- Relator(a)
- Ministro Leopoldo de Arruda Raposo
- Órgão julgador
- Quinta Turma
- Data do julgamento
- 19/11/2019
- Data de publicação
- 26/11/2019
STJ – Acórdão, Rel. Ministro Leopoldo de Arruda Raposo, Quinta Turma, j. 19/11/2019, p. 26/11/2019
PROCESSUAL PENAL. HABEAS CORPUS SUBSTITUTIVO DE RECURSO ORDINÁRIO. NÃO CABIMENTO. TRÁFICO DE DROGAS E ASSOCIAÇÃO PARA O TRÁFICO DE DROGAS. PRISÃO PREVENTIVA. SEGREGAÇÃO CAUTELAR DEVIDAMENTE FUNDAMENTADA NA GARANTIA DA ORDEM PÚBLICA. QUANTIDADE DE DROGA. HABEAS CORPUS NÃO CONHECIDO. I - A Terceira Seção desta Corte, seguindo entendimento firmado pela Primeira Turma do col. Pretório Excelso, firmou orientação no sentido de não admitir a impetração de habeas corpus em substituição ao recurso adequado, situação que implica o não-conhecimento da impetração, ressalvados casos excepcionais em que, configurada flagrante ilegalidade apta a gerar constrangimento ilegal, seja possível a concessão da ordem de ofício.
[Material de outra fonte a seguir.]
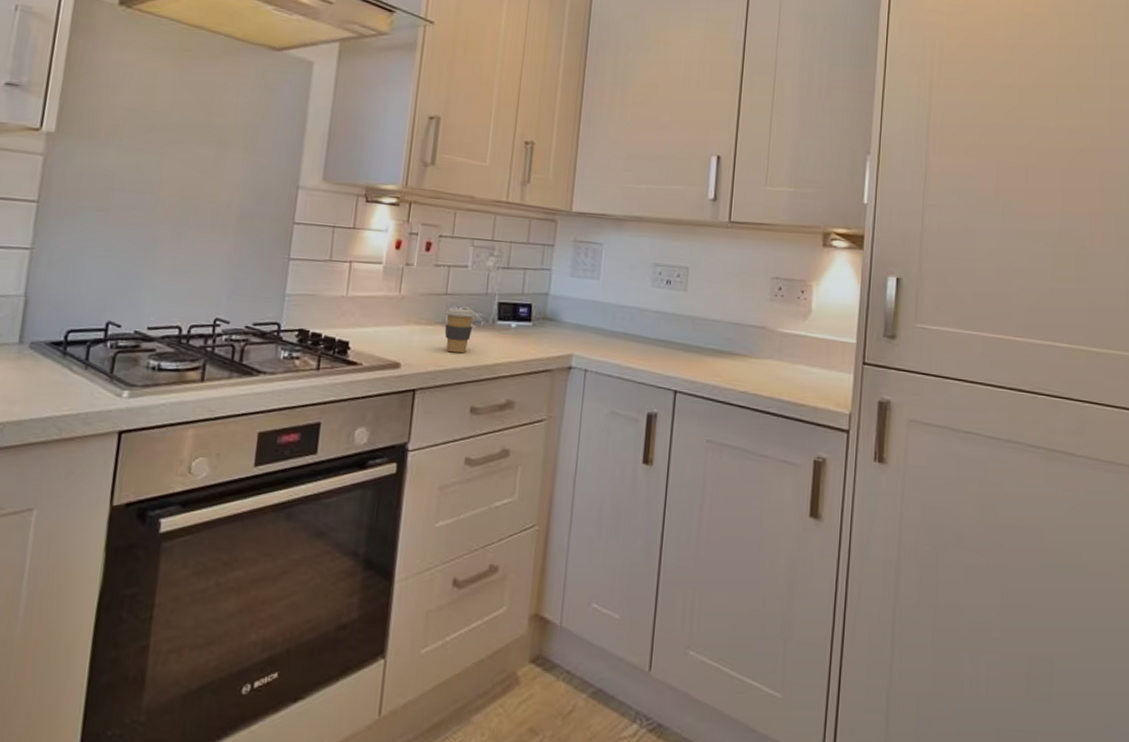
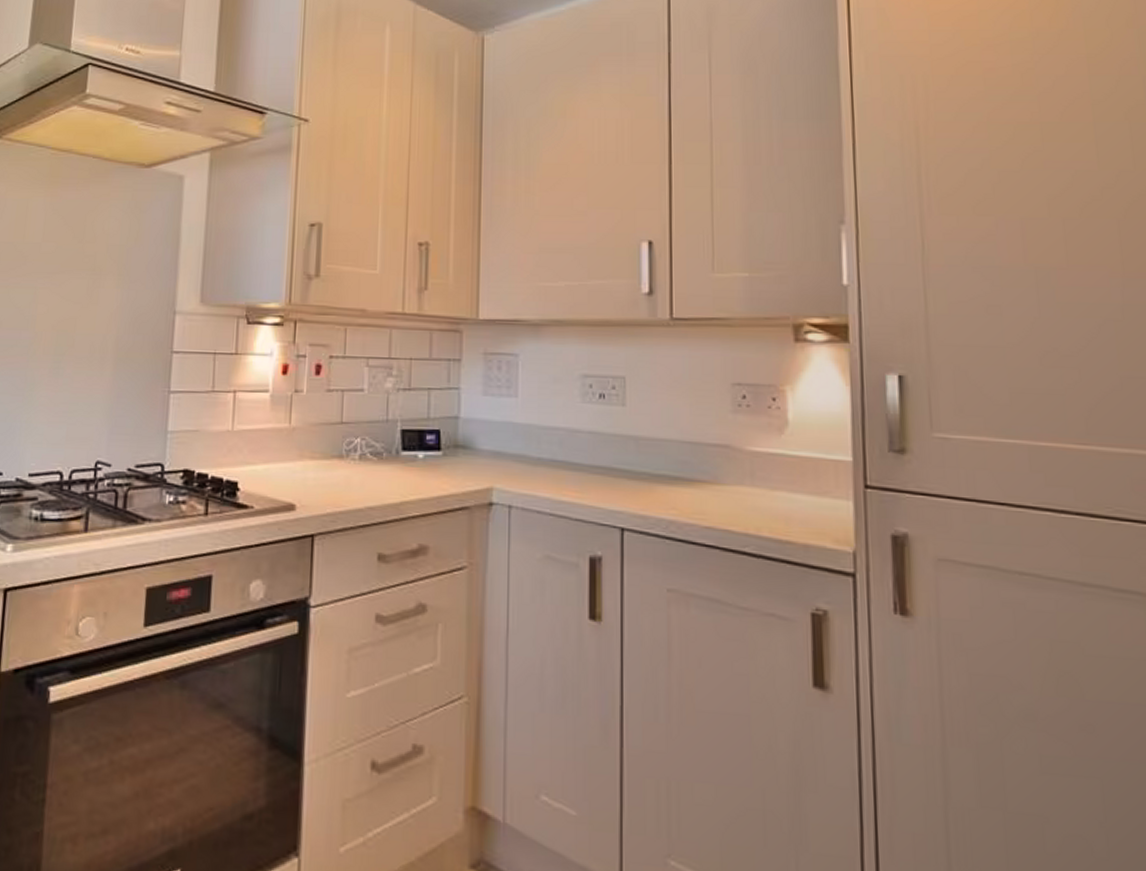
coffee cup: present [444,308,476,354] -> none [342,439,376,491]

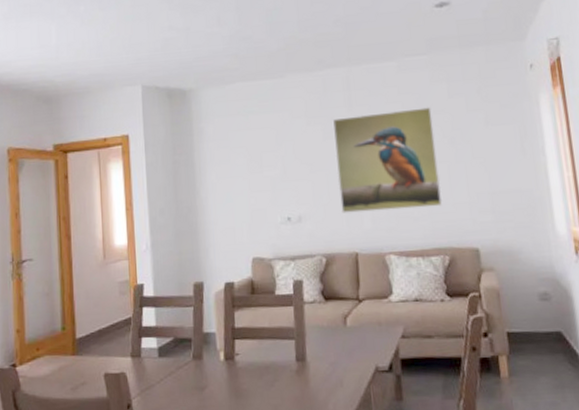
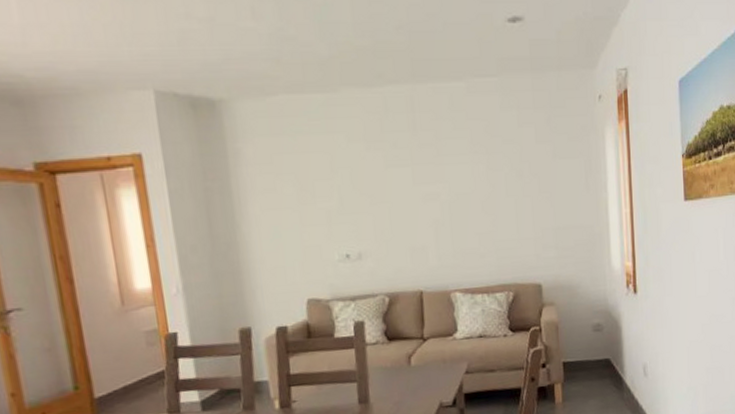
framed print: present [333,107,443,214] -> none [396,136,509,250]

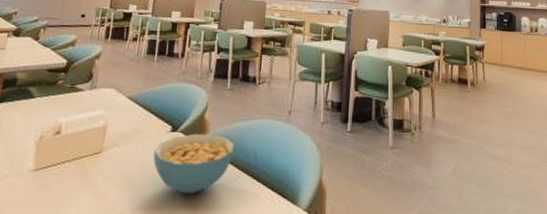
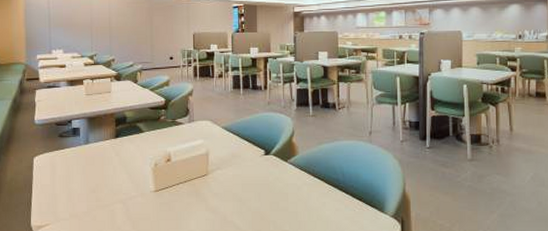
cereal bowl: present [153,133,235,195] -> none [252,155,323,207]

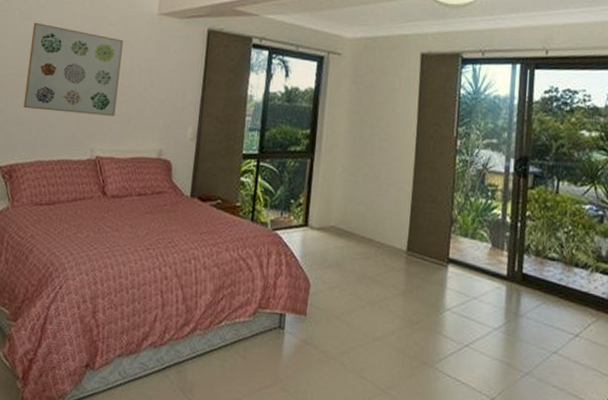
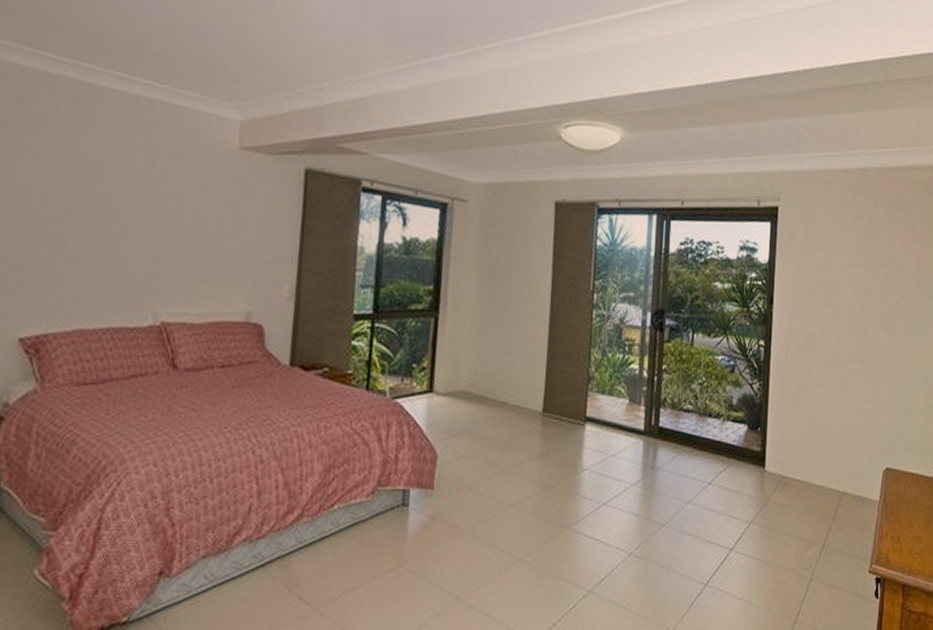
wall art: present [23,22,123,116] -> none [51,152,192,273]

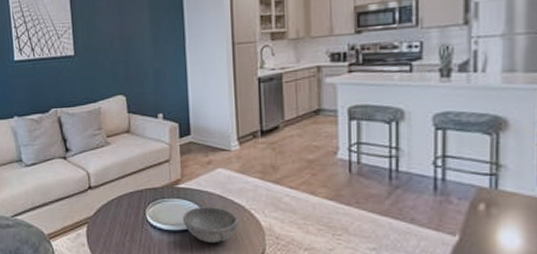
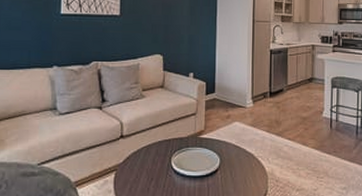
bowl: present [182,206,239,244] -> none [202,154,248,187]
II - A segregação cautelar deve ser considerada exceção, já que tal medida constritiva só se justifica caso demonstrada sua real indispensabilidade para assegurar a ordem pública, a instrução criminal ou a aplicação da lei penal, ex vi do artigo 312 do Código de Processo Penal. III - Na hipótese, o decreto prisional encontra-se devidamente fundamentado em dados concretos extraídos dos autos, que evidenciam que a liberdade do paciente acarretaria risco à ordem pública, notadamente se considerada a elevada quantidade de droga apreendida (303 quilos de maconha em 324 barras), além da apreensão de várias armas de fogo, circunstância indicativa de um maior desvalor da conduta em tese perpetrada, bem como da periculosidade concreta do agente, a revelar a indispensabilidade da imposição da medida extrema. IV - Não é cabível a aplicação das medidas cautelares alternativas à prisão, in casu, haja vista estarem presentes os requisitos para a decretação da prisão preventiva, consoante determina o art. 282, § 6º, do Código de Processo Penal. Habeas corpus não conhecido. (HC n. 538.181/MG, relator Ministro Leopoldo de Arruda Raposo (Desembargador Convocado do TJ/PE), Quinta Turma, julgado em 19/11/2019, DJe de 26/11/2019.)